Improved hardware management

While users have the power of standardized APIs to manage their virtual machine and container environments, the cloud operators have to deal with their hardware which tends to grow more diverse over time. With the work on netbox-manager, the capabilities to generate configuration for the hardware have been extended especially for networking gear. A web-interface has been added to make it easier to keep an overview over events and status.

Current software

On the virtualization side, OSISM-10.x now provides the current OpenStack 2025.1 (Epoxy) release. As SCS operators have come to expect, the upgrade from the previous version has been validated extensively. For the first time, skipping over one release is supported, so a one-step upgrade from OSISM-8.x (with OpenStack 2024.1 Caracal) is also possible, not just from OSISM-9.x (with OpenStack 2024.2 Dalmatian).

The newer OpenStack releases come with the upstreamed domain manager role that the SCS community has worked on and contributed, providing a well-defined role for enabling self-service user and project management. The handling of pass-through PCI devices has been improved, supporting live-migrations in a broader range of scenarios despite the pass-through. This can help specifically with GPU accelerated AI workloads.

The mature ceph storage technology has been upgrade to the Reef release. Ubuntu 24.04 LTS is now used as the default operating system on the hosts, bringing support for the latest server hardware and improved performance.

The provided container node images also used Ubuntu 24.04 LTS now. Having the latest kernel optimizations is also relevant for the guest images; and with the more and more relevant GPU pass-through for AI acceleration, sometimes even hardware support. With current kernels, it is also ensured that latest innovation e.g. with eBPF being used for container networking with cilium can be leveraged.

The latest version for kubernetes cluster-API and the cluster-API provider are used, staying in sync with the upstream progress. SCS R9 comes with support for Kubernetes-1.33.x, bringing enhancements with scalability, token handling and pod management.
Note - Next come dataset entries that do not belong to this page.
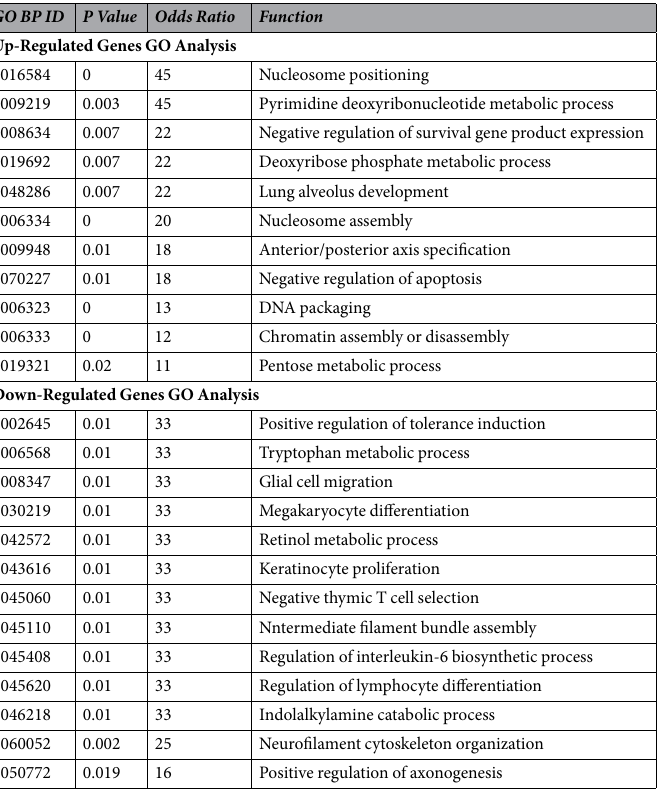
Table 1. GO Analysis of the differentially expressed genes in the H9 cells transduced with mitochondria- targeting constitutively active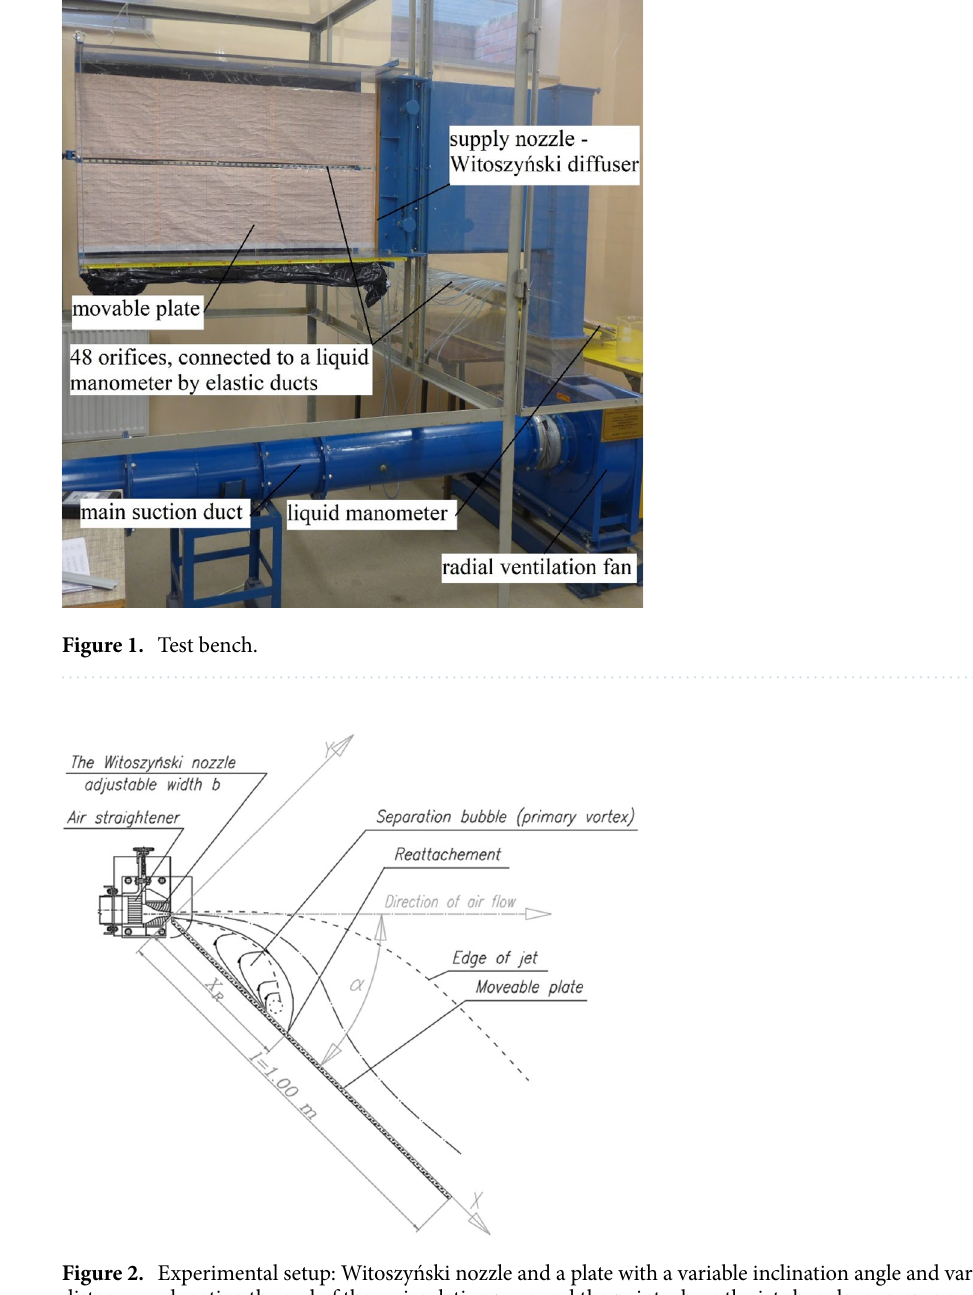
Figure 2. Experimental setup: Witoszyński nozzle and a plate with a variable inclination angle and variable distance x R denoting the end of the recirculation zone and the point where the jet shear layer grazes over the plate surface—view from the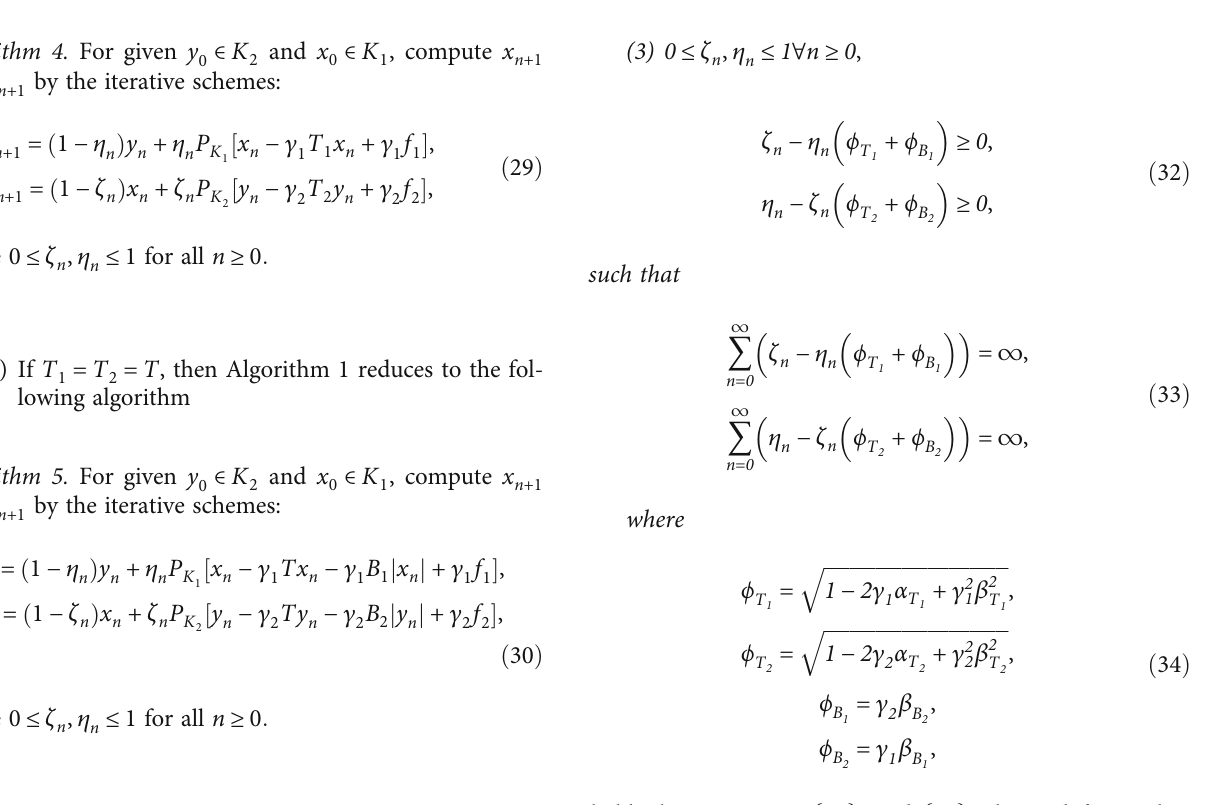
Algorithm 6. For given y 0 ∈ K 2 and x 0 ∈ K 1 , compute x n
Simplifying maintenance with new cluster stack

SCS Kubernetes clusters need the ability to talk to the underlying OpenStack platform to create resources such as persistent volumes or load balancers and thus need a secret to authenticate their requests. The duality of two different secret formats has been cleaned up, also making it possible to support self-signed CAs without hassle. Given this change, the community has taken the opportunity to rationalize the ClusterClass variables that users use to customize their clusters. The helm charts for the add-ons (such as CNI, CSI, CCM, metrics) no longer need to be bundled in the releases but are pulled alongside the images now.
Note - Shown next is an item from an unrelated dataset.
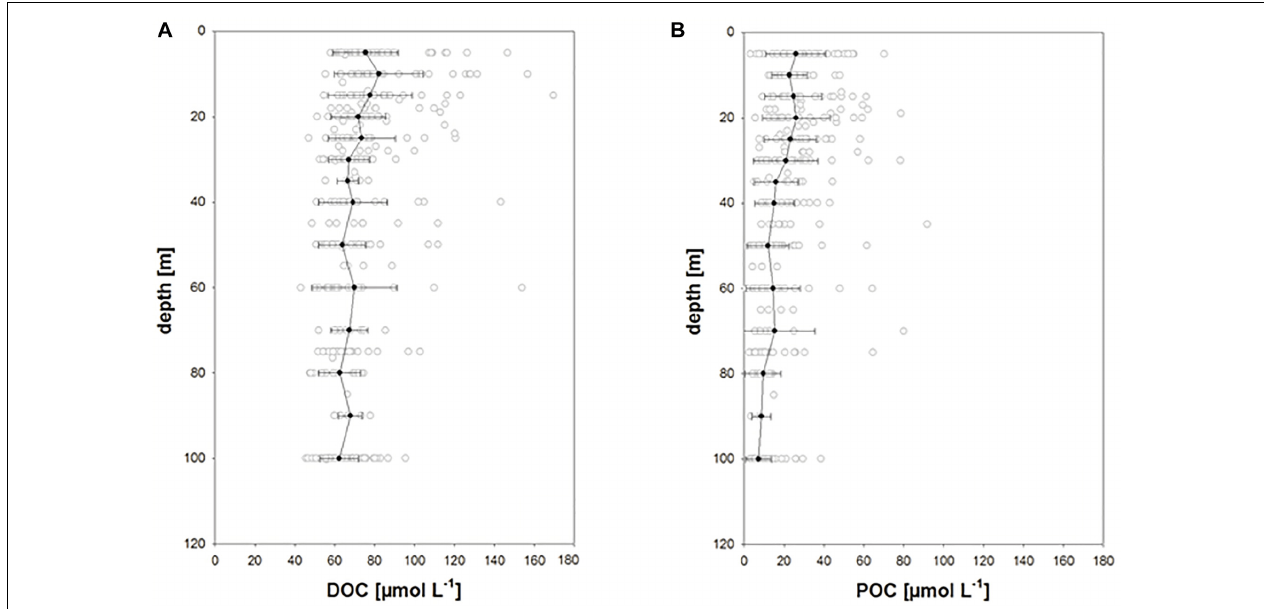
FIGURE 4 | (A,B) Depth distribution of DOC and POC concentrations in the HAUSGARTEN area including all data obtained from 2009 to 2017. Solid symbols: mean values ± 1SD calculated for rounded up depths.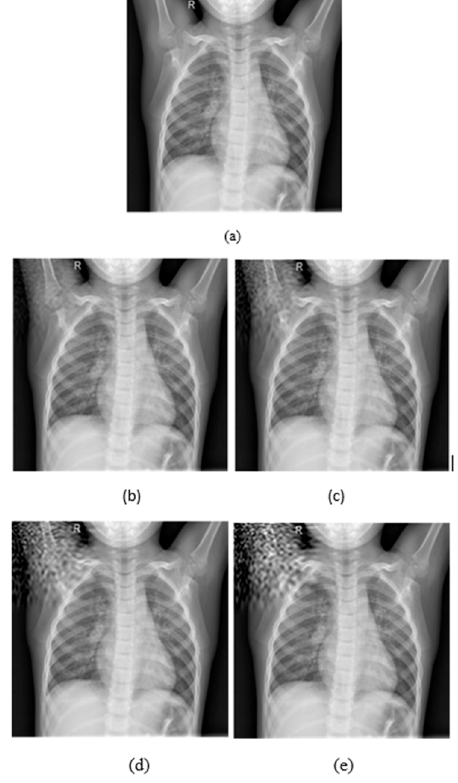
Figure 4. ( a ) Initial image. ( b ) Embedding strength = 50, ( c ) Embedding strength = 100, ( d ) Embedding strength = 200, ( e ) Embedding strength = 300. The rest of the parameters are L ‐ bit = 1000, p 1 = 0.1, p 2 = 0.1.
This simplifies maintenance going forward. It does however introduce a breaking change, so the "scs2" cluster stack series was started, succeeding the old "scs" series. Documentation and tooling to automate the conversion will be provided soon. The community has committed to maintain the new cluster stack series and to continuously provide the artifacts to ensure that users can easily deploy the kubernetes patch levels short-term order to stay secure.

Future

Beyond following the upstream technology evolution and continuing to adapting to it, the SCS community will work on improving the technology e.g. with respect to performance and federation capabilities. Many of the contributing companies are inspired and driven by the requests of their customers, e.g. by the increasing number of VMware to SCS migrations. The SCS community continues to provide the well-established mechanisms to encourage for communication and collaboration on those. This increase the chances that features (and of course bug-fixes) can be reintegrated in the common code base of the larger SCS community and the upstream communities. This extends beyond the current scope of the software releases. Additional software that implements the SCS standards is encouraged to leverage those same mechanisms.

The next releases are open to including more alternatives for the existing software platform, but the focus is mainly on doing the standardization and software implementation work to be the ideal foundation to run services and workloads on top of SCS-standardized suitable standards and software that supports it.